Photographs of the prisoners and their crimes were listed on the wall, while the detained former officials came out to give speeches to the visitors, wearing handcuffs and prison clothes. “I have a family but can’t go home,” one of the speakers, surnamed Yang, said through a flood of tears. “I can’t honor my parents, and can’t get together with my husband and son. I’m so full of regret.”

A screenshot from Chinese news portal 10yan.com shows officials and spouses in Hubei Province visiting a local detention center to receive anti-corruption education on May 13, 2015. (Screenshot/Epoch Times)
A screenshot from Chinese news portal 10yan.com shows officials and spouses in Hubei Province visiting a local detention center to receive anti-corruption education on May 13, 2015. Screenshot/Epoch Times

The scene appeared to have an impact. “I must take it as a warning, reminding myself at all times to not make any mistake over being a clean official,” one of the visitors told Chinese media.
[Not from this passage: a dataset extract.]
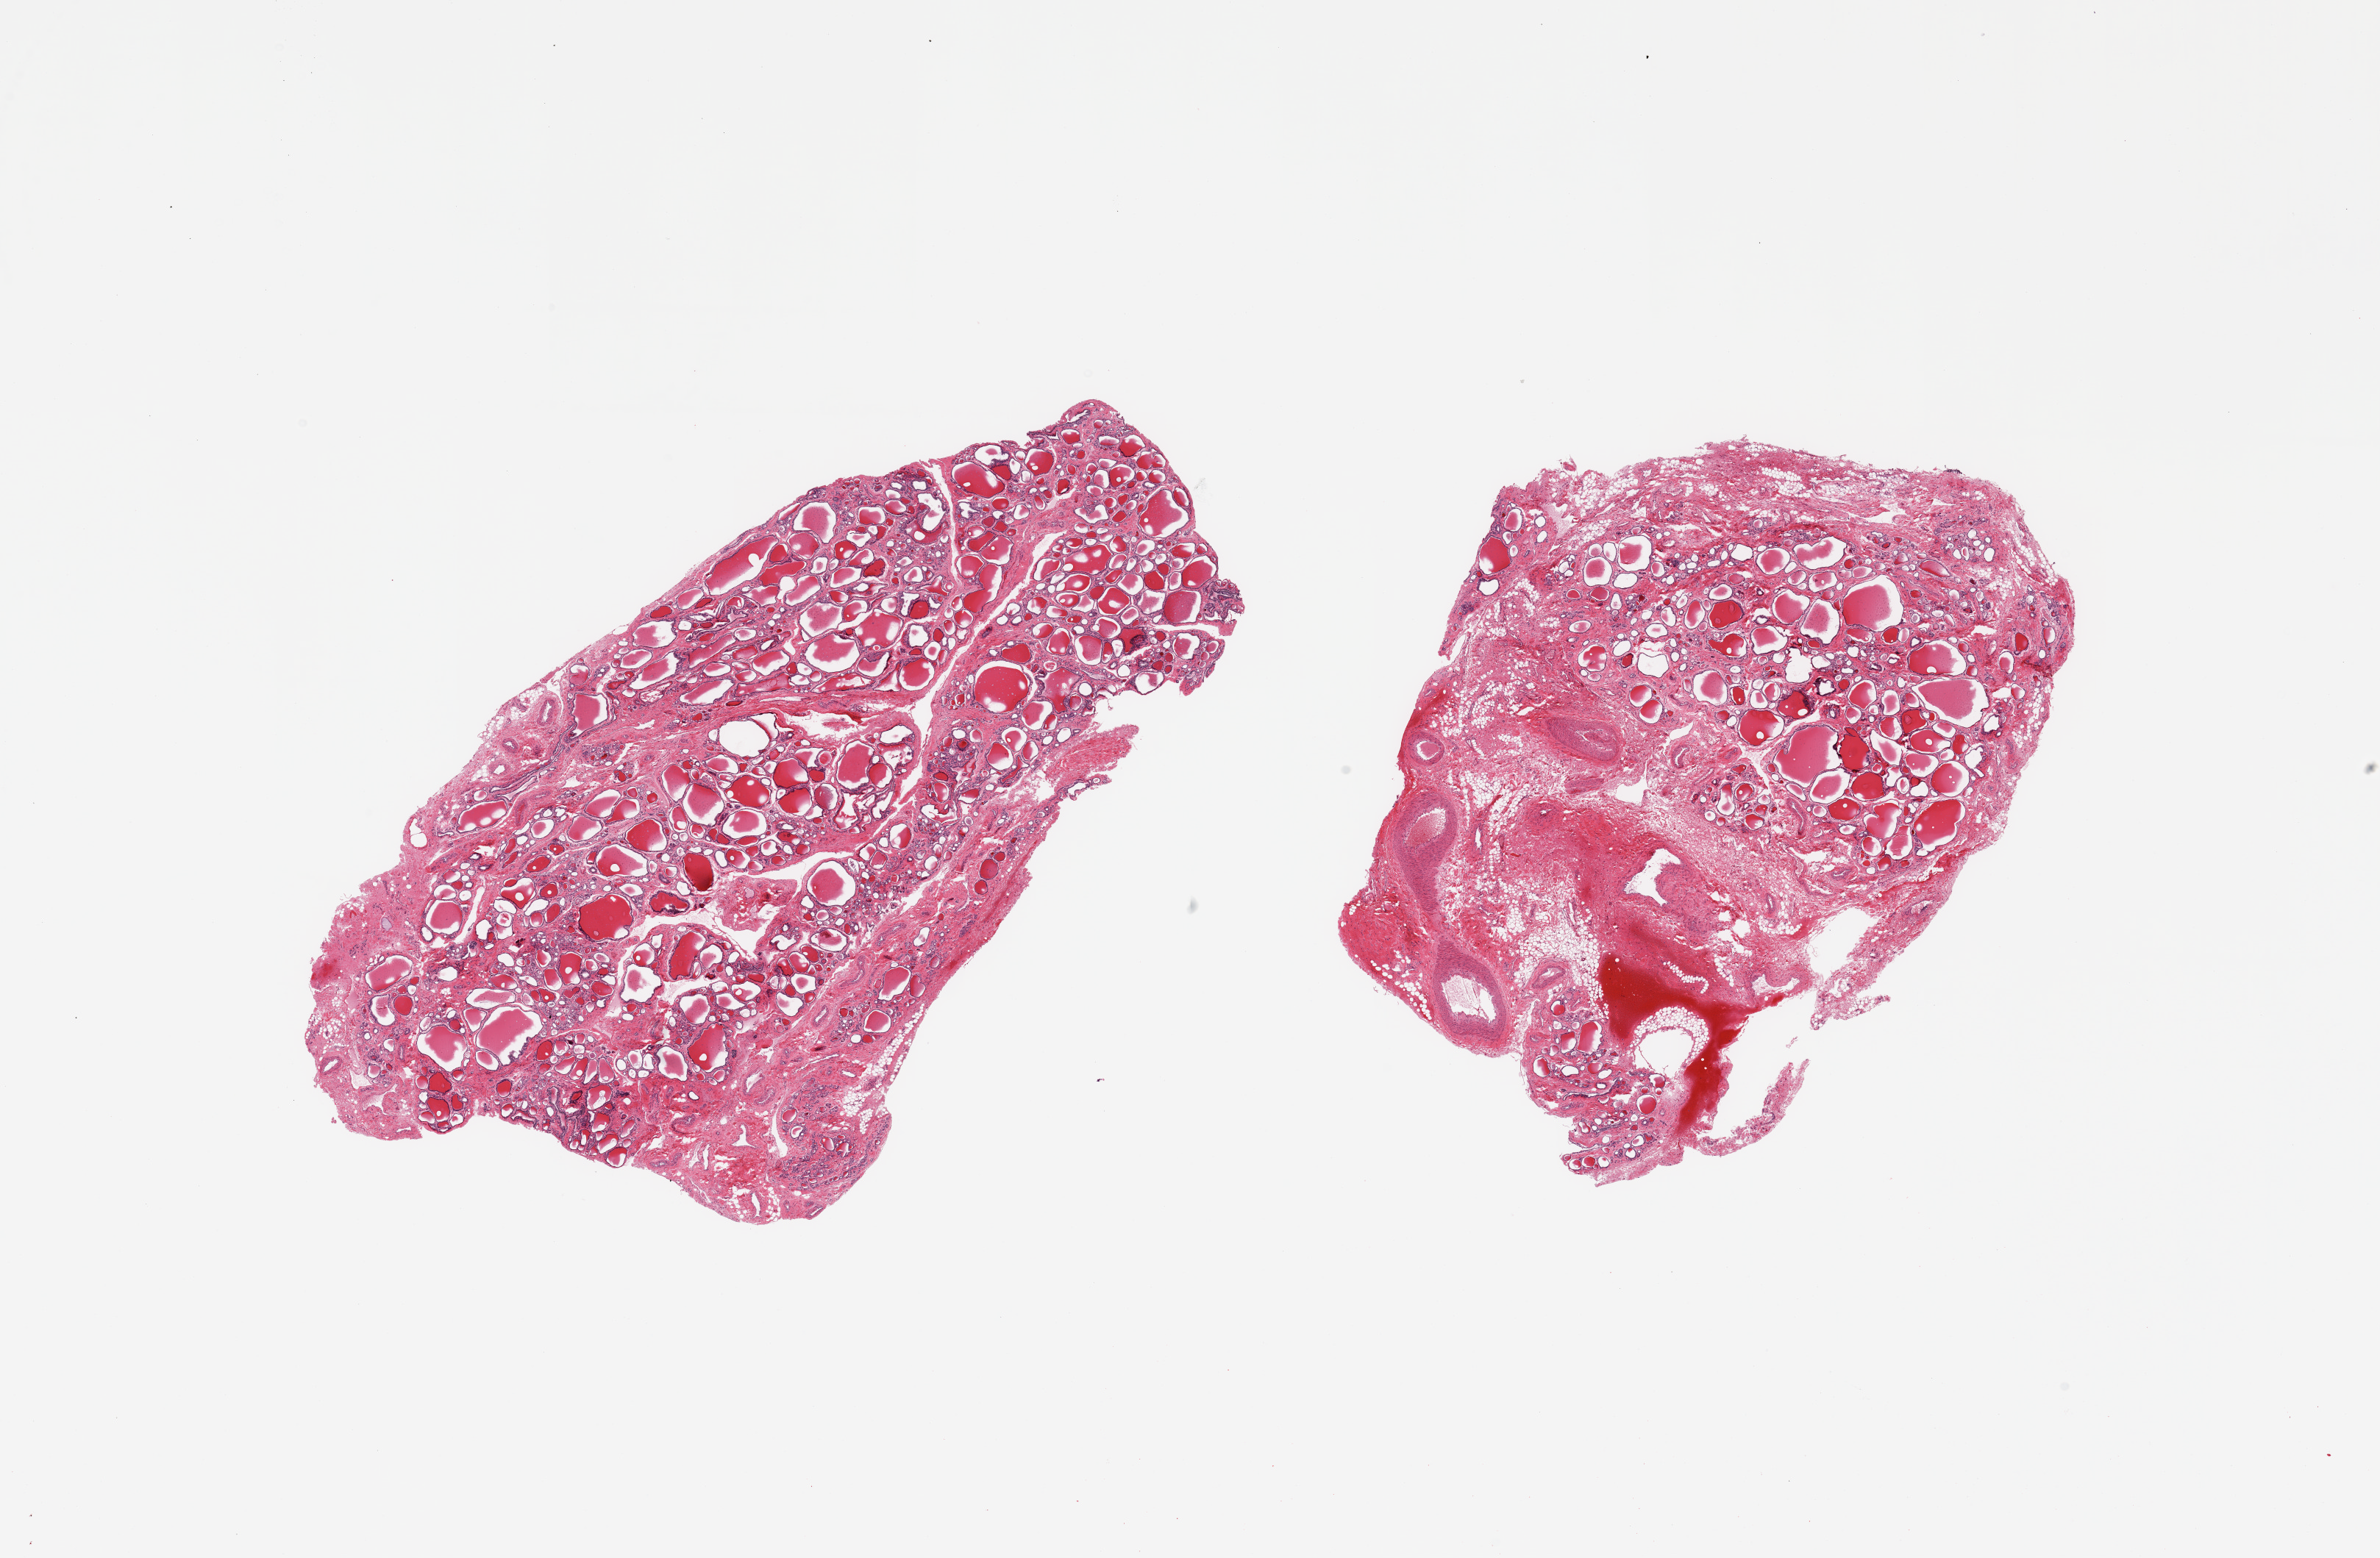
Whole-slide image, H&E stain — shown as a low-resolution overview of the whole scanned area (about 25.6 x 16.8 mm); PAXgene-fixed, paraffin-embedded tissue; section of thyroid (target tissue); donor tissue sample. Donor: male.
Review note (as recorded): 2 pieces; 1 piece contains 60% fibrovascular stroma.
The wife of a bureau director also vowed to “supervise” her husband and to “fully support his career,” the report stated.

Part of the problem is that in many official corruption cases, the wives played an important role. For instance, Gu Liping, wife Ling Jihua, the former chief of the Party’s United Front, was said to have exploited her husband’s political influence to gain massive wealth—to the tune of hundreds of millions of dollars—through an ostensibly charitable organization.

In another case, Yu Lifang, wife of disgraced Chinese official Su Rong, former vice president of the Chinese People’s Political Consultative Conference, sacked in June 2014, was Su’s bagman for accepting bribes, including, a painting worth millions of dollars.

The attempt to educate the wives was thus seen as fairly superficial by Internet users in China. “If those Hubei leaders could publicize their property, it would be more direct and convincing. I believe that many people would support that. I‘d rather watch ’Transformers’ than watching news of you visiting a prison,” wrote one user, who chose to remain anonymous.

Another suggested that a guided tour of an execution ground might be more effective.